+++ Document passage +++

ANNA: Absolutely. I had a very interesting journey into cognitive science, because I got there with a super arrogant mindset. So I had read all those cognitive psychology books before. What I assumed would happen is that I would just learn more of what I already knew (basically, I already knew everything). I went in there with this kind of mindset. But what I really had to learn is that thinking interdisciplinary, really means to be able to shift paradigms. And this means, to some degree, first break the perspective from which you're coming from. Because I continue to see all the work through this super strong psychological lens that makes a lot of presumptions. Then I realized, "Okay, there's more to it," and humbly had to notice that I was not as smart as I thought.

SPENCER: [laughs] Well, I feel like when we only know one way of looking at a thing, it's really easy to be overconfident and to over rely on that and assume that that's a much more powerful theory than it is. As soon as we learn there's two ways of looking at a thing, that at least opens the door and being like, "Oh, okay, so this is not just a subtle question. There's actually multiple perspectives." And then maybe we're more open to the idea that like, "Okay, maybe there's a third and fourth and fifth way of looking at it."

ANNA: Yes, exactly. And what this did to me on a meta level is giving me some understanding in the cognitive science of science. So there's a book by Paul Thagard, called the "Cognitive Science of Science," and what I'm describing here is basically the cognitive science of cognitive science. And what he talks about is: we, of course, know there were a lot of scientific revolutions, like going from the geocentric to the heliocentric view of the world. And underlying, there's really a conceptual change. This is also what happens a lot in science education. So instead of just learning more of what you already knew before, you really change the underlying concepts of how you approach things.

SPENCER: I see. So the whole paradigm shifts, so even the way that you look at the problem changes.

ANNA: Exactly. So basically, coming into cognitive science was resulting from this completely different than assumed. So for me, it really was a course in philosophy of science. It was associated with a lot of paradigm shifts, and really, very viscerally experiencing how frustrating interdisciplinary communications can be. In the end, I go along with the definition of cognitive science as partially applied epistemology, because it's both the content of what you look at, but also to really understand different paradigms, you directly experience what it means to make strong shifts in how you view things or how you view what you know.

SPENCER: So can you just tell us about a few of the paradigms really briefly? What are some of the paradigms, and the kind of a really loose definition of them?

ANNA: I think one paradigm is important historically as existing before cognitive science, which is behaviorism, where you had ideas like psychophysics. So you would basically just measure input and output as in like a stimulus and the outcoming behavior, instead of making any assumptions about what's happening in the organism or in the human.

+++ Data under study +++

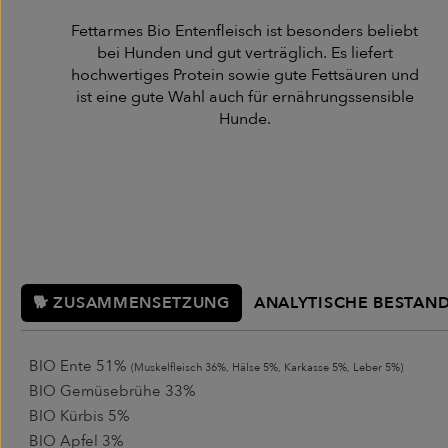
Fettarmes Bio Entenfleisch ist besonders beliebt
bei Hunden und gut verträglich. Es liefert
hochwertiges Protein sowie gute Fettsäuren und
ist eine gute Wahl auch für ernährungssensible
Hunde.
🐕 ZUSAMMENSETZUNG
ANALYTISCHE BESTAND
BIO Ente 51%
(Muskelfleisch 36%, Hälse 5%, Karkasse 5%, Leber 5%)
BIO Gemüsebrühe 33%
BIO Kürbis 5%
BIO Apfel 3%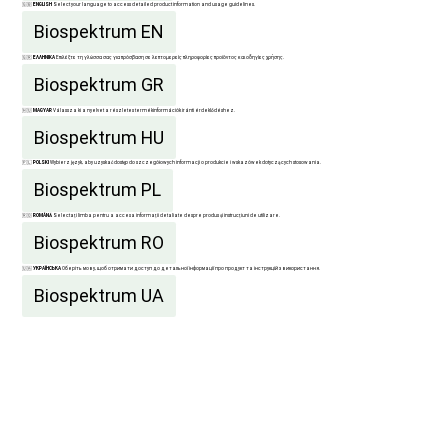
🇬🇧
ENGLISH
Select your language to access detailed product information and usage guidelines.
Biospektrum EN
🇬🇷
ΕΛΛΗΝΙΚΑ
Επιλέξτε τη γλώσσα σας για πρόσβαση σε λεπτομερείς πληροφορίες προϊόντος και οδηγίες χρήσης.
Biospektrum GR
🇭🇺
MAGYAR
Válassza ki a nyelvet a részletes termékinformációk iránti érdeklődéshez.
Biospektrum HU
🇵🇱
POLSKI
Wybierz język, aby uzyskać dostęp do szczegółowych informacji o produkcie i wskazówek dotyczących stosowania.
Biospektrum PL
🇷🇴
ROMÂNĂ
Selectați limba pentru a accesa informații detaliate despre produs și instrucțiuni de utilizare.
Biospektrum RO
🇺🇦
УКРАЇНСЬКА
Оберіть мову, щоб отримати доступ до детальної інформації про продукт та інструкцій з використання.
Biospektrum UA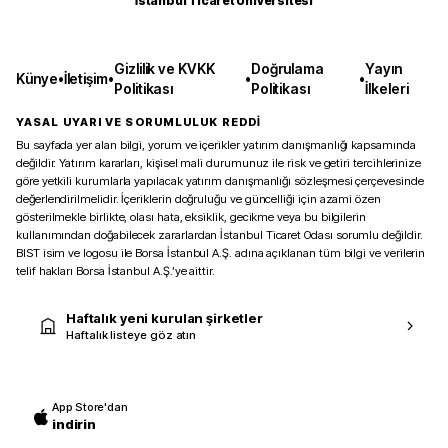
İstanbul Ticaret Üniversitesi
Gizlilik ve KVKK
Doğrulama
Yayın
Künye
•
İletişim
•
•
•
Politikası
Politikası
İlkeleri
YASAL UYARI VE SORUMLULUK REDDİ
Bu sayfada yer alan bilgi, yorum ve içerikler yatırım danışmanlığı kapsamında
değildir. Yatırım kararları, kişisel mali durumunuz ile risk ve getiri tercihlerinize
göre yetkili kurumlarla yapılacak yatırım danışmanlığı sözleşmesi çerçevesinde
değerlendirilmelidir. İçeriklerin doğruluğu ve güncelliği için azami özen
gösterilmekle birlikte, olası hata, eksiklik, gecikme veya bu bilgilerin
kullanımından doğabilecek zararlardan İstanbul Ticaret Odası sorumlu değildir.
BIST isim ve logosu ile Borsa İstanbul A.Ş. adına açıklanan tüm bilgi ve verilerin
telif hakları Borsa İstanbul A.Ş.’ye aittir.
Haftalık yeni kurulan şirketler
Haftalık listeye göz atın
App Store'dan
indirin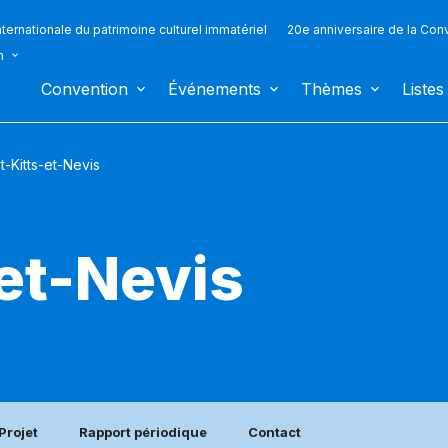
ternationale du patrimoine culturel immatériel
20e anniversaire de la Con
n
Convention
Événements
Thèmes
Listes
t-Kitts-et-Nevis
-et-Nevis
Projet
Rapport périodique
Contact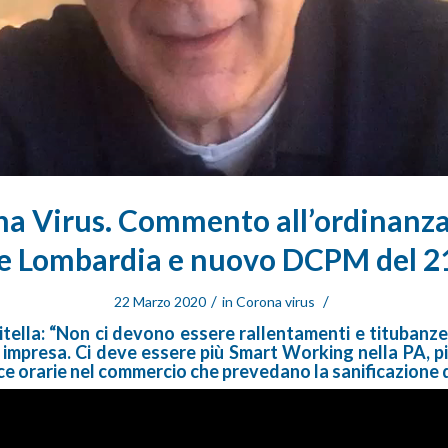
a Virus. Commento all’ordinanza
e Lombardia e nuovo DCPM del 2
/
/
22 Marzo 2020
in
Corona virus
tella: “Non ci devono essere rallentamenti e titubanze
i impresa. Ci deve essere più Smart Working nella PA, pi
ce orarie nel commercio che prevedano la sanificazione 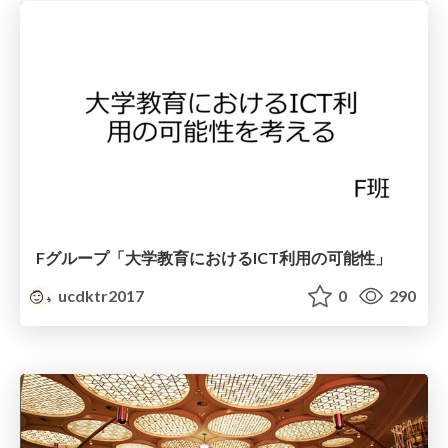
Fグループ「大学教育におけるICT利用の可能性」
ucdktr2017
0
290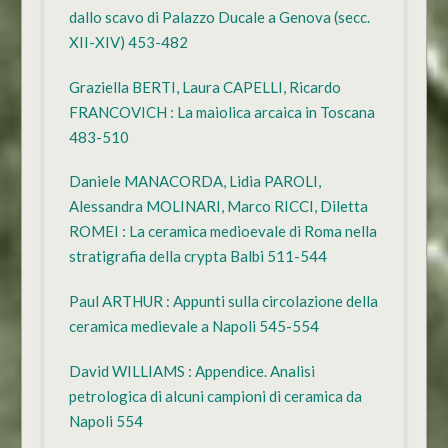
dallo scavo di Palazzo Ducale a Genova (secc.
XII-XIV) 453-482
Graziella BERTI, Laura CAPELLI, Ricardo
FRANCOVICH : La maiolica arcaica in Toscana
483-510
Daniele MANACORDA, Lidia PAROLI,
Alessandra MOLINARI, Marco RICCI, Diletta
ROMEI : La ceramica medioevale di Roma nella
stratigrafia della crypta Balbi 511-544
Paul ARTHUR : Appunti sulla circolazione della
ceramica medievale a Napoli 545-554
David WILLIAMS : Appendice. Analisi
petrologica di alcuni campioni di ceramica da
Napoli 554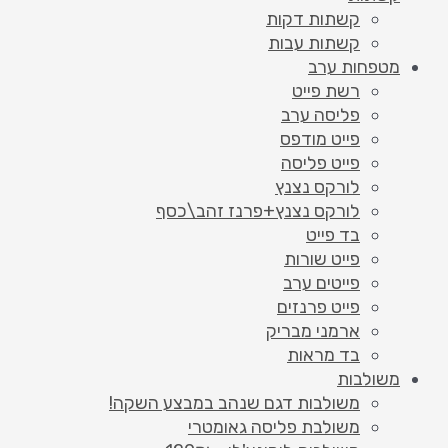
קשתות דקות
קשתות עבות
מטפחות ערב
רשת פייט
פליסה ערב
פייט מודפס
פייט פליסה
לורקס נצנץ
לורקס נצנץ+פרנז זהב\כסף
בד פייט
פייט שורות
פייטים ערב
פייט פרנזים
ארמני מבריק
בד מראות
משולבות
משולבות דגם שנהב במבצע השקה!
משולבת פליסה גאומטרי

+++

* _Required tasks_
1. Leaving out cognitive science itself and any book titles, list every field of study or school of thought that Anna names in the interview.
2. In the interview, how does Anna end up defining cognitive science?
Answer from the interview text only, not the listing.

* _Solutions for each task_
1. cognitive psychology, philosophy of science, epistemology, behaviorism, psychophysics, science education

2. As partially applied epistemology.